===== The data

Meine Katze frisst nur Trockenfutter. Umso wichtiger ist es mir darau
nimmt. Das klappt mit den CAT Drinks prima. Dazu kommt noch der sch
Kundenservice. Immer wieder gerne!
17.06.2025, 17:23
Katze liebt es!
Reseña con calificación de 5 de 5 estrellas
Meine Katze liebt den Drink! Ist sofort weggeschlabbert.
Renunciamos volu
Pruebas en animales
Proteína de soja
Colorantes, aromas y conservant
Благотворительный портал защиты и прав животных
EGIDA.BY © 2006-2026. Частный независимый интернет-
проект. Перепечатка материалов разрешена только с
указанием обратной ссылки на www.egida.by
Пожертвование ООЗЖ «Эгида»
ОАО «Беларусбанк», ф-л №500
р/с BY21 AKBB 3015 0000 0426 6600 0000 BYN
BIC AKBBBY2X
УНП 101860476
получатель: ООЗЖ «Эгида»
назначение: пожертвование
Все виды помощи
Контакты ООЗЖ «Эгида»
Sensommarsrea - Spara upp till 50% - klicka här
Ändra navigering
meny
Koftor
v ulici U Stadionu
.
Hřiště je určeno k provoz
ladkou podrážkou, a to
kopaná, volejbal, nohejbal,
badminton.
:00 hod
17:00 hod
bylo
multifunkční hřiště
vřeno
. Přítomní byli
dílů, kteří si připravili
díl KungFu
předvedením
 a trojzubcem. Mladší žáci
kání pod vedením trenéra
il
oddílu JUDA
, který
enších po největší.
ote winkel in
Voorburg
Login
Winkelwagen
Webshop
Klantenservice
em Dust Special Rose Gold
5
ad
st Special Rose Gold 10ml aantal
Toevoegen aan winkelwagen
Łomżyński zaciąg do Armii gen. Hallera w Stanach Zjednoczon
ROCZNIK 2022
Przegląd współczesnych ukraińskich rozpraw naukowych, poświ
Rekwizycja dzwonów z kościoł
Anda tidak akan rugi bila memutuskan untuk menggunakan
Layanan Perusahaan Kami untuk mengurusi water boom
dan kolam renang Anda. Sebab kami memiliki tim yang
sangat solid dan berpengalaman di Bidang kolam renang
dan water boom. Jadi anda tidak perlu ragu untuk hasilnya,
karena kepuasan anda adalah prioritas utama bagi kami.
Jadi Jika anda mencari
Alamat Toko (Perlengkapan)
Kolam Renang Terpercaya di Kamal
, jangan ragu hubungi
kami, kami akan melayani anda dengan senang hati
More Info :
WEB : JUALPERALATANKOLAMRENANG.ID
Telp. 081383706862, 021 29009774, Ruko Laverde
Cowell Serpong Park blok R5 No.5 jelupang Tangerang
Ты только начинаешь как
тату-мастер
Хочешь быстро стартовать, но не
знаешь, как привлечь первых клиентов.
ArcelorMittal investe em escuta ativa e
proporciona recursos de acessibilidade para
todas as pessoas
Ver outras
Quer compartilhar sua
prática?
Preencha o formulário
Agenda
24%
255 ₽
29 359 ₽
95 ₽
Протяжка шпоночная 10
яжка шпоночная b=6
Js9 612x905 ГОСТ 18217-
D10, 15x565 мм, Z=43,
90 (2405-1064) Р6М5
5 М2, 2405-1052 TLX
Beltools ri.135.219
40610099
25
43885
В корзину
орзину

==========
===== The data

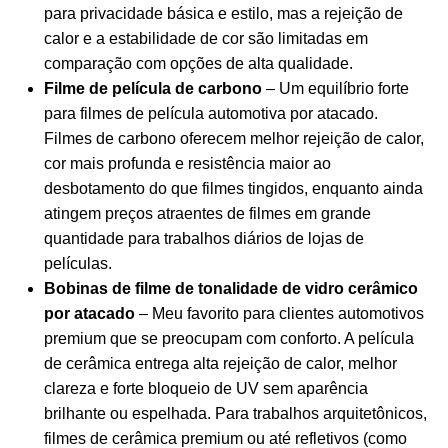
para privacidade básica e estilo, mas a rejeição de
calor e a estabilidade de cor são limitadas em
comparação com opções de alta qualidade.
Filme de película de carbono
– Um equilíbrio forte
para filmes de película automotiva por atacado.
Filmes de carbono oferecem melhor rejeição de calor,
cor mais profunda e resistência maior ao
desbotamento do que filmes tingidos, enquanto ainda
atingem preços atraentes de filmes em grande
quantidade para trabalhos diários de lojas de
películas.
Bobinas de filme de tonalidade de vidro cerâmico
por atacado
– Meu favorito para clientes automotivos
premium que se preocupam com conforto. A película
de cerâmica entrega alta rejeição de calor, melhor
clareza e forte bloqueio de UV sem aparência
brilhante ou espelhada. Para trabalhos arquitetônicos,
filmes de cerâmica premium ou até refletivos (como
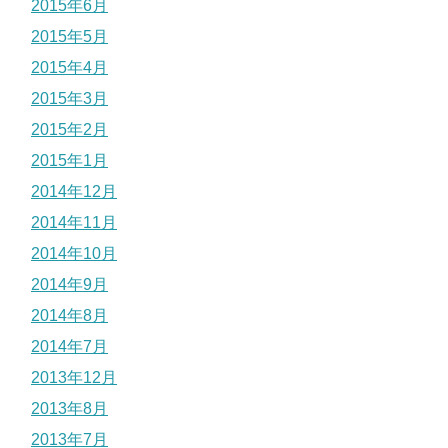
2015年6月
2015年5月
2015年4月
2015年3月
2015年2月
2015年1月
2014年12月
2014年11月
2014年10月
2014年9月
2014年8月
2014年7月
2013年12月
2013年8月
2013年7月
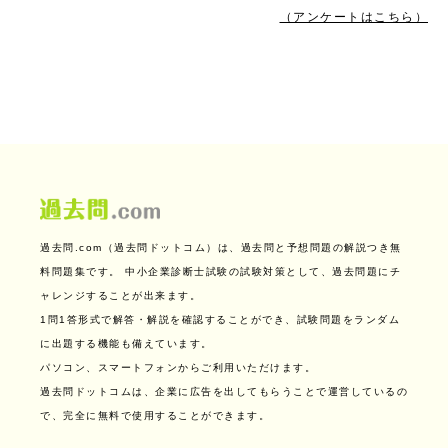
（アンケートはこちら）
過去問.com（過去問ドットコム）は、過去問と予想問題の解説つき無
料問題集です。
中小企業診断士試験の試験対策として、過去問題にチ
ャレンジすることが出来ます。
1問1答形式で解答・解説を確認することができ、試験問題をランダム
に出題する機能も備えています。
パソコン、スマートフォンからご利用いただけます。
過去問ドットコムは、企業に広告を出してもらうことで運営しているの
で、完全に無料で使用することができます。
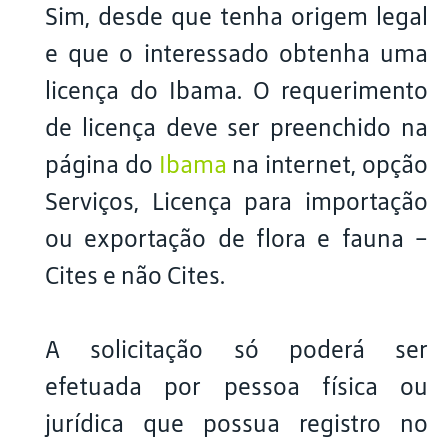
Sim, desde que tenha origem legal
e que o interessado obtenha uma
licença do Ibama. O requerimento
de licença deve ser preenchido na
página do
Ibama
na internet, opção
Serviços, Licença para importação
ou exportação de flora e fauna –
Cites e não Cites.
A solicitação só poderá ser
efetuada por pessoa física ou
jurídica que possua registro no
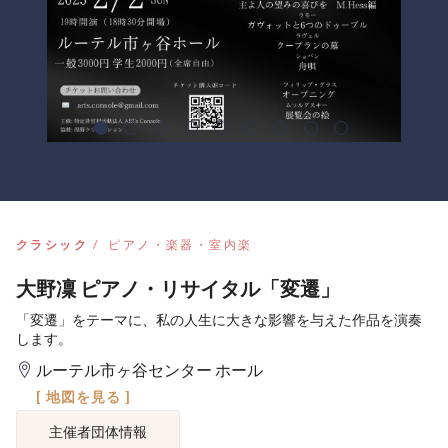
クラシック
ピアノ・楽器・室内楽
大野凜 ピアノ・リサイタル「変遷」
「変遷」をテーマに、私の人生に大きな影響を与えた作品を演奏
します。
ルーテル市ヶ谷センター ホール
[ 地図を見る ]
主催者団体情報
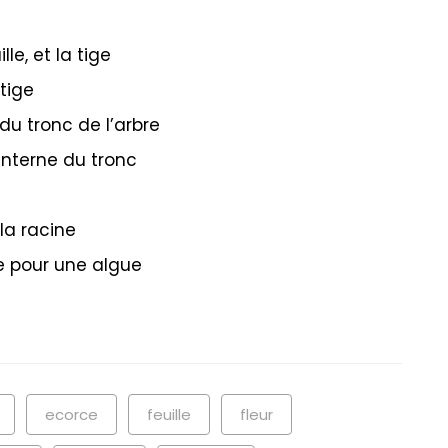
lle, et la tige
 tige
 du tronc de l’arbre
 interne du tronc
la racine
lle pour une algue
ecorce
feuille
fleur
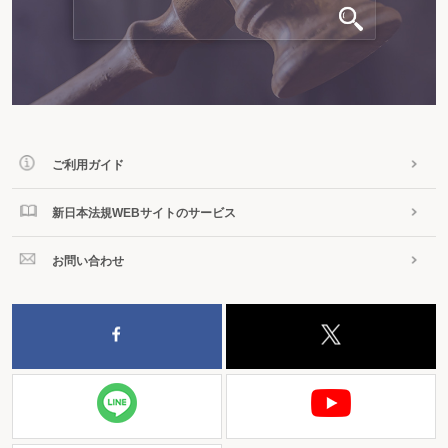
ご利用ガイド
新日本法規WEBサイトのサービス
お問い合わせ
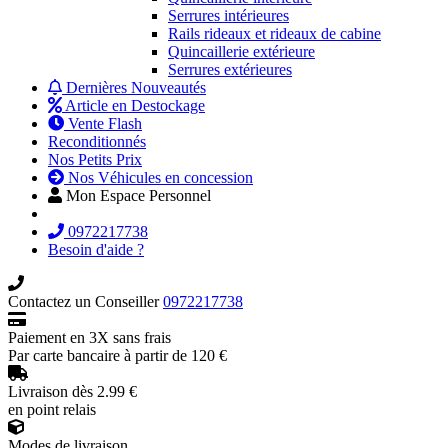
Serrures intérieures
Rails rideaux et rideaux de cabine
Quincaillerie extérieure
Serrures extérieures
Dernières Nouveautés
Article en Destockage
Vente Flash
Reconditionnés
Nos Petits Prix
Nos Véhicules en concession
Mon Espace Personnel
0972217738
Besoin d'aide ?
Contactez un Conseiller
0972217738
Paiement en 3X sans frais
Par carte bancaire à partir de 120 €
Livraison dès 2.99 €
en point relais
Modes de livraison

==========

(Exercise description):
Copy out, word for word, the part of the entries above that begins at the line with "Klantenservice" and ends at the line with "Telp. 081383706862, 021", including both.

(Output of the task):
Klantenservice
em Dust Special Rose Gold
5
ad
st Special Rose Gold 10ml aantal
Toevoegen aan winkelwagen
Łomżyński zaciąg do Armii gen. Hallera w Stanach Zjednoczon
ROCZNIK 2022
Przegląd współczesnych ukraińskich rozpraw naukowych, poświ
Rekwizycja dzwonów z kościoł
Anda tidak akan rugi bila memutuskan untuk menggunakan
Layanan Perusahaan Kami untuk mengurusi water boom
dan kolam renang Anda. Sebab kami memiliki tim yang
sangat solid dan berpengalaman di Bidang kolam renang
dan water boom. Jadi anda tidak perlu ragu untuk hasilnya,
karena kepuasan anda adalah prioritas utama bagi kami.
Jadi Jika anda mencari
Alamat Toko (Perlengkapan)
Kolam Renang Terpercaya di Kamal
, jangan ragu hubungi
kami, kami akan melayani anda dengan senang hati
More Info :
WEB : JUALPERALATANKOLAMRENANG.ID
Telp. 081383706862, 021 29009774, Ruko Laverde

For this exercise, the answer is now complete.